All walkers are issued with a Credencial which is like a passport into which perigrinos need to collect two sellos (stamps) per day to verify one has walked the minimum of 100kms to qualify for the Compostela which is th certificate issued on reaching Santiago de Compostela.
Sellos are issued in all kinds of places from cafes to churches with each being quite unique. Some individually go quite mad collecting the various sellos with it becoming a bit of a competition to see who can collect the most.
The most memorable sellos I collected was at the monestry in Samos which was founded in the 6th century.
Walking in single file along a very narrow, lush and verdant trail through the woods on a somewhat overgrown, muddy path flanked on the left by a crystal clear running river we emerged to the impressive rear view of the imposing monestry which dominated the landscape.
Following our guides Andres and Simon – more about them in a later blog – we entered the monestry ready for our official guided tour.
The tour was all in Spanish and we understood not a word but it was worth paying the adminission for the tour just to get inside the cloisters and see the treasurers of the church which included impressive books.

» **TASKS TO PERFORM**:
A. In the passage about walking the Camino, in what century was the monastery at Samos founded?
B. List every adjective that the passage about walking the Camino uses to describe the trail and path through the woods.
C. Write the next part of the passage about walking the Camino, picking up after its final sentence.

» **RECORDED INFORMATION**:
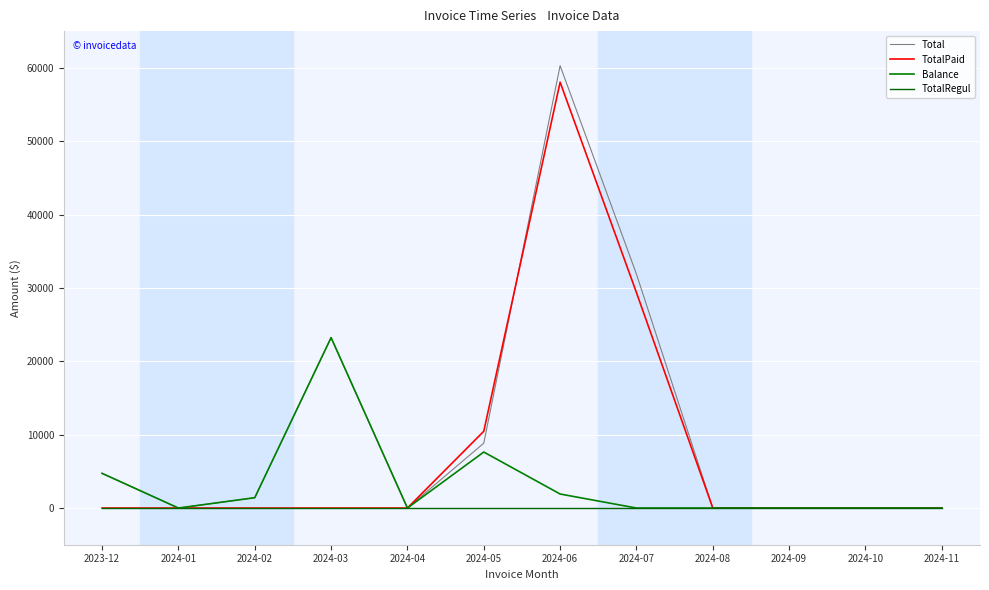

True or false: Total has more than 1 interior local peaks.

True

» **ANSWERS TO THE PROBLEMS**:
A. The 6th century.

B. narrow, lush, verdant, overgrown, muddy

C.
The inscription about the library door read ” A cloister without a library is like a castle without an armory.”
The monk who stamped my credencil , spoke only Spanish but was extremely forward and had clearly been imbiling a little too much of the liquor for which the Benedictines were famous!
In fact the monestry caught fire twice during its history as, according to the story we were told, the stills exploded and caused considerable damage. There is a gallery of pictures in the cloisters that tells the story of the fire.
Today, they no longer make Benedictine but it was for sale in the gift shop. Our monk was no doubt doing some quality control to ensure it was up to scratch or perhaps he was trying to keep warm as those old stone walls are definitely very chilly?